La station spatiale internationale a nécessité des dizaines d’années de recherche et des centaines de millions de dollars d’investissement et a été mise en orbite en 1998. Ce sont 13 nations différentes qui ont participé ensemble à ce projet.

Le laboratoire le plus cher du monde

On sait aujourd’hui que l’on peut jouer au ping-pong dans l’espace, ou encore faire pousser des plants de tomates. Mais la station a de nombreux détracteurs, pour qui le jeu n’en valait pas la chandelle !

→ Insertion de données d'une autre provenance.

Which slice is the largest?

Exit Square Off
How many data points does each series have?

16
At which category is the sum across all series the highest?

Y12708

On parle d’un coût total de plus de 150 milliards de dollars US. Les études de projet ont été lancées dans les années 1970, et l'entretien de la station spatiale représente un coût énorme pour les 13 différents pays partenaires qui y contribuent. Pourtant, on ne sait pas aujourd’hui quels impacts ces découvertes et expérimentations pourront avoir, puisqu'elles ont été faites à plus de 400 km au-dessus de nos têtes.

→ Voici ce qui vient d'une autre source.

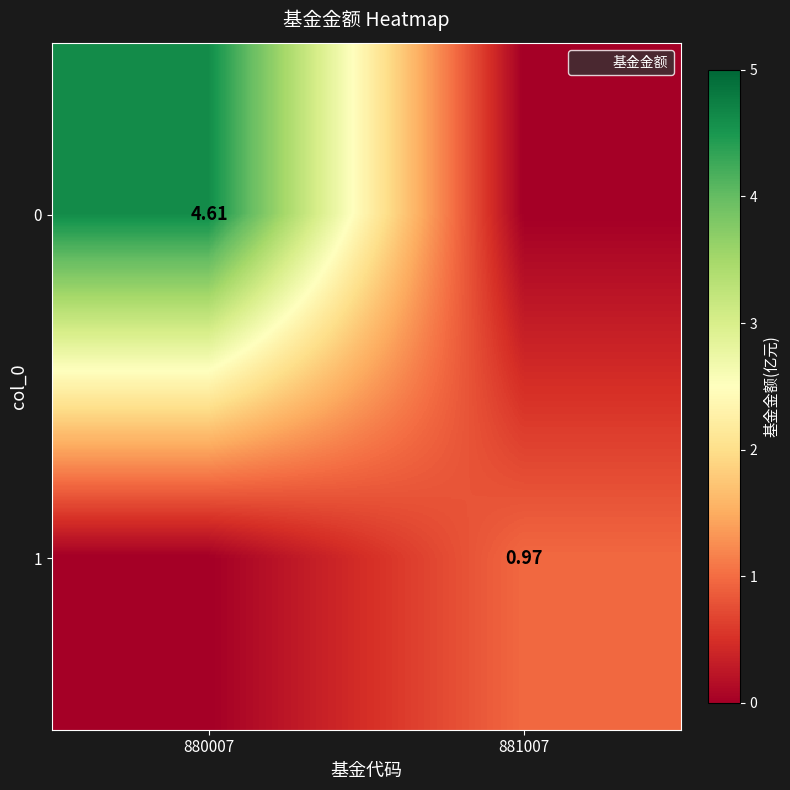

What is the sum of all 1 values?

1.0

Les astronautes payent également un lourd tribu à la science, puisqu’après un séjour de 6 mois dans l’espace, la fonte musculaire liée à l’absence de pesanteur est telle qu’ils reviennent sur terre incapable de tenir debout seuls, et ce malgré les 4 heures de sport quotidiennes auxquelles ils s'astreignent.

Des technologies spatiales mises au service de la médecine

Les recherches techniques effectuées pour affronter les problèmes que pourraient rencontrer les astronautes une fois dans l’espace, comme par exemple la technologie du “Bras Canadien”. Ce bras robot mécanique, attaché à la navette, et qui permet par exemple de manipuler des charges dans l’espace, a inspiré de nombreux robots chirurgicaux, en particulier pour les opérations d’ablations de tumeurs.

Une autre technologie canadienne, “EVARM”, qui permet quant à elle de mesurer les radiations auxquelles sont exposées les astronautes, est utilisée par de très nombreuses cliniques de traitement contre le cancer.

La fin de la station spatiale internationale est elle déjà programmée ?

On pourrait imaginer pratiquer ces expériences sur terre dans un simulateur d’apesanteur, comme ceux que l’on utilise pour entraîner les astronautes.

Il n’est cependant pas encore techniquement possible pour les scientifiques de recréer parfaitement les conditions que l’on retrouve là-haut, notamment en ce qui concerne les radiations cosmiques.

Néanmoins, la NASA a annoncé en 2018 qu’elle souhaitait se retirer du programme à l’horizon 2024. La station spatiale internationale pourrait alors, au mieux, être privatisée, ou, dans le pire des cas, désorbitée.